A good memory makes you a better investor

A good memory makes you a better investor

Investing can sometimes feel a game of chess. Things follow some basic rules, but the rules are so flexible that an enormous amount of variation is possible. But when people play enough games, they tend to get better because they remember in the past that turned out to be successful. But in the investment world the rules are constantly changing, so how do chess players respond when you change the rules, and what can we learn about investments?

In 1996, former chess brandmaster Bobby Fischer Chess960 was published. It is an intriguing concept to help chess players train their mental flexibility. The idea is that the rules of the game remain the same and pawns remain in their usual position at the start of a game. But behind them the figures are randomly shaken. The only two conditions that must be met are that bishops must be on the opposite squares and the king must be placed between the tower to pour. If that sounds complicated, consult the screenshot below for an example of the starting board.

Example of a starting board of a chess 960

Source: Salant et al. (2025)

As you can see, this presents a wonderful parallel with investing, because the basic rules are known, but the concrete situation that is in control is unknown and new. Chess960 is indeed mentioned in this way because there are 960 different starting boards, much less than real-life variations on financial markets, but enough to perform an experiment.

A team of Northwestern University Asked for around 147,000 chess players from different skill levels to play these games from Chess960 and measured the quality of their movements. In this study they mainly investigated the opening movement because all chess players tend to remember opening movements. The difference is that more experienced and higher players have remembered more movements.

The graph below shows how often players chose a specific movement as a function of the quality of the relocation (based on the Centipawn -scaleWho measures the advantage that a player wins by making the move).

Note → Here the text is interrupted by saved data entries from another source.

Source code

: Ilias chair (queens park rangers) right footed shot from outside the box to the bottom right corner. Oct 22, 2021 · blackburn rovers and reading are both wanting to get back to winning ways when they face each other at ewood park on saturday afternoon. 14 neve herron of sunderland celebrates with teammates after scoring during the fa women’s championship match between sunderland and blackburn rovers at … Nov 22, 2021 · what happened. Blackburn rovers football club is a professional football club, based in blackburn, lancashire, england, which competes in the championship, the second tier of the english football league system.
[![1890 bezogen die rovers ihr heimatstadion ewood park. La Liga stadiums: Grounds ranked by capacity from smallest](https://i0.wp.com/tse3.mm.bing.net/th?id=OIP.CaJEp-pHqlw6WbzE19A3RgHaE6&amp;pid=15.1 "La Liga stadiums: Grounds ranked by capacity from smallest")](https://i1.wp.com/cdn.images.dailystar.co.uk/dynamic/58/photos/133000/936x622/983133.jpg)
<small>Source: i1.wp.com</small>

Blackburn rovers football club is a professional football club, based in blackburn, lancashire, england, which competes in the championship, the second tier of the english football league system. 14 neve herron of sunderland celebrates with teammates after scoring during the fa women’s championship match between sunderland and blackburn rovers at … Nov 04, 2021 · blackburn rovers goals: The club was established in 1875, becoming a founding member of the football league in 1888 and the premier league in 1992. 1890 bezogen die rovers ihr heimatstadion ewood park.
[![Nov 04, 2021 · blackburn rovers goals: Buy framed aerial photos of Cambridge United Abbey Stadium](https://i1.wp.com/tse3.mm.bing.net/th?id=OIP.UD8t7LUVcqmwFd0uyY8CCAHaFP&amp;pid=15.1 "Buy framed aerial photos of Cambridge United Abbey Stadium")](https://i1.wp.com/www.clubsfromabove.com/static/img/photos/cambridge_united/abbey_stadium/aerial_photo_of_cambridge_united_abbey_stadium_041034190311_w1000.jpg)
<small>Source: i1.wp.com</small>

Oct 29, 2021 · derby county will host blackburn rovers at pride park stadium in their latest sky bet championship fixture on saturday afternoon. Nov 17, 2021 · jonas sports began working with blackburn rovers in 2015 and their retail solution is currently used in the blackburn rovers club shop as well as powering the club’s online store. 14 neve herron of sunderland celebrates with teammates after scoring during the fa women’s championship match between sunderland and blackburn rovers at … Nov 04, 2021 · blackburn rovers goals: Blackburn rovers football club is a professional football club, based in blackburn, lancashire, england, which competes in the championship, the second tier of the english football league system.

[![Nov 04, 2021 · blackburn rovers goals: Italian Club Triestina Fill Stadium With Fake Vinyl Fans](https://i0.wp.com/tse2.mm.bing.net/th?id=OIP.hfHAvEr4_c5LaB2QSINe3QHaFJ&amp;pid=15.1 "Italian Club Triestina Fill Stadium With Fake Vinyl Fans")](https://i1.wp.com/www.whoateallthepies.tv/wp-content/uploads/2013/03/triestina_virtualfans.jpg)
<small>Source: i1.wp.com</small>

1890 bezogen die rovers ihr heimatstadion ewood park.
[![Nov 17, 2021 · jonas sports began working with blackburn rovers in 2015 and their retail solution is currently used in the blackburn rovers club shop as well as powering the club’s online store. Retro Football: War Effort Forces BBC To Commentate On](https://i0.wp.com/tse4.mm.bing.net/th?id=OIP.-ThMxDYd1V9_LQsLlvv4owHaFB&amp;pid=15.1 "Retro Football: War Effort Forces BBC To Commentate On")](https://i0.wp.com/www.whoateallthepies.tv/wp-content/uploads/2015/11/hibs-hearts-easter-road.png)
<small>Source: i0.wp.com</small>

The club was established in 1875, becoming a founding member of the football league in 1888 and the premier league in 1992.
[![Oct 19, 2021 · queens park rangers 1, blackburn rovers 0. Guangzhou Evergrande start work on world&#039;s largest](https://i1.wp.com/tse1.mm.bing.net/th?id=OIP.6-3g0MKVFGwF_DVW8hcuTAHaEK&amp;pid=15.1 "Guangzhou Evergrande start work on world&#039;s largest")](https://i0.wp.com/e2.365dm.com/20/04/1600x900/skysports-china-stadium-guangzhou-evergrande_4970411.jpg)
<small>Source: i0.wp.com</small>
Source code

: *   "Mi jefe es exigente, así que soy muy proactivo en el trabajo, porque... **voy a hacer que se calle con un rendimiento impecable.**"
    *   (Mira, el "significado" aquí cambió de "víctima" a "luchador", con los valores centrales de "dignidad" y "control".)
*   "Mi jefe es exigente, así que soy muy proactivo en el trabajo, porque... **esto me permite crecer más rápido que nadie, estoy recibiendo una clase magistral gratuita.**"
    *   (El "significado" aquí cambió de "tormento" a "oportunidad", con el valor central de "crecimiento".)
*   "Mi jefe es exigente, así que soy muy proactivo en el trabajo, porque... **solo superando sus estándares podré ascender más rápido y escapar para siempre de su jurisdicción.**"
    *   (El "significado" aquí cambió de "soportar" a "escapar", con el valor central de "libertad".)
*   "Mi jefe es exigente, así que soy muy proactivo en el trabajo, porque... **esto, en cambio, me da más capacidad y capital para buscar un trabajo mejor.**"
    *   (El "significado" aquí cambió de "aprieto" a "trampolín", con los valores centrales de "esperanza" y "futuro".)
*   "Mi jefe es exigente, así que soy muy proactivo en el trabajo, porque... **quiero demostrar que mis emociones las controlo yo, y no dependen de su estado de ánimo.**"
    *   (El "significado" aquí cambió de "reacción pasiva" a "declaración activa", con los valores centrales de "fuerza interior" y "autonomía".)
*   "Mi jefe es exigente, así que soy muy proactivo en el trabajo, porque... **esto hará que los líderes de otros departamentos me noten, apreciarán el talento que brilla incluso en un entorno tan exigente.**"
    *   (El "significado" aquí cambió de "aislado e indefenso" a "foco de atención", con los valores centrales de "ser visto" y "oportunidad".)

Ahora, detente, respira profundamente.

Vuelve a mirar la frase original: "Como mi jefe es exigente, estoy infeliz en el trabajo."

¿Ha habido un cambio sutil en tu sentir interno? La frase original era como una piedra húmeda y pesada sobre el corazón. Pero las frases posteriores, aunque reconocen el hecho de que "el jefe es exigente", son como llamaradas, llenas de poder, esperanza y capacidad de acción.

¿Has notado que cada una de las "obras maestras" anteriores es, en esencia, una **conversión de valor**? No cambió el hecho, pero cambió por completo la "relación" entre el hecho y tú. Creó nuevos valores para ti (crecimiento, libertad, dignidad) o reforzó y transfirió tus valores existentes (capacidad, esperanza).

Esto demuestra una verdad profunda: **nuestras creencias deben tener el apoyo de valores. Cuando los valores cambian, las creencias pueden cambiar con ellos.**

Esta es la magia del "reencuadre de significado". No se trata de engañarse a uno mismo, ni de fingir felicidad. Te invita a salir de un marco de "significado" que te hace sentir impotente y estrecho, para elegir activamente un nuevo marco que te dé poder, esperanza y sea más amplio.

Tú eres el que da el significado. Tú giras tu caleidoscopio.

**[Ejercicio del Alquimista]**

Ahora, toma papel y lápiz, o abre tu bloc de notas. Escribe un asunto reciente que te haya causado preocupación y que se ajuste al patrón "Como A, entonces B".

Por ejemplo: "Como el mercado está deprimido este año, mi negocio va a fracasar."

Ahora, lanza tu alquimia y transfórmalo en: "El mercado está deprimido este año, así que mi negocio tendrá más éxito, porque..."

Frequency of chosen movements

Source: Salant et al. (2025)

A few things stand out in the graph. Firstly, better movements with a higher centipawn rating are chosen more often. Movements that are part of the remembered set of opening movements that a player has, however, are chosen much more often than movements that the player has not remembered. Secondly, movements that a player did not remember are selected less often than chance. And third, even the best possible movement that a player can make, but has not remembered, chosen less often than the worst possible movement that a player can make and remembers.

The latter is what the authors of the study call a memory premium. The lower costs for collecting a specific movement from the memory compared to analyzing the unknown situation fresh and without prejudice make us opt for suboptimal movements.

And as you may have guessed, I think that is what is happening in the investment world. People are often standard in Heuristics, where they do what has worked in the past. As Richard Feynman liked to say: “Similar problems have similar solutions”.

That works in the sciences where the laws of nature are unchangeable, but it does not work in situations where the rules change. As we know from Bergen of research into behavioral economics, Heuristics can take us astray as investors.

But what this experiment shows me is that there is a consequence: the better your memory of past events, the more options are immediately available to you when you encounter an unknown situation. And that enables you (at least in theory) to make better choices.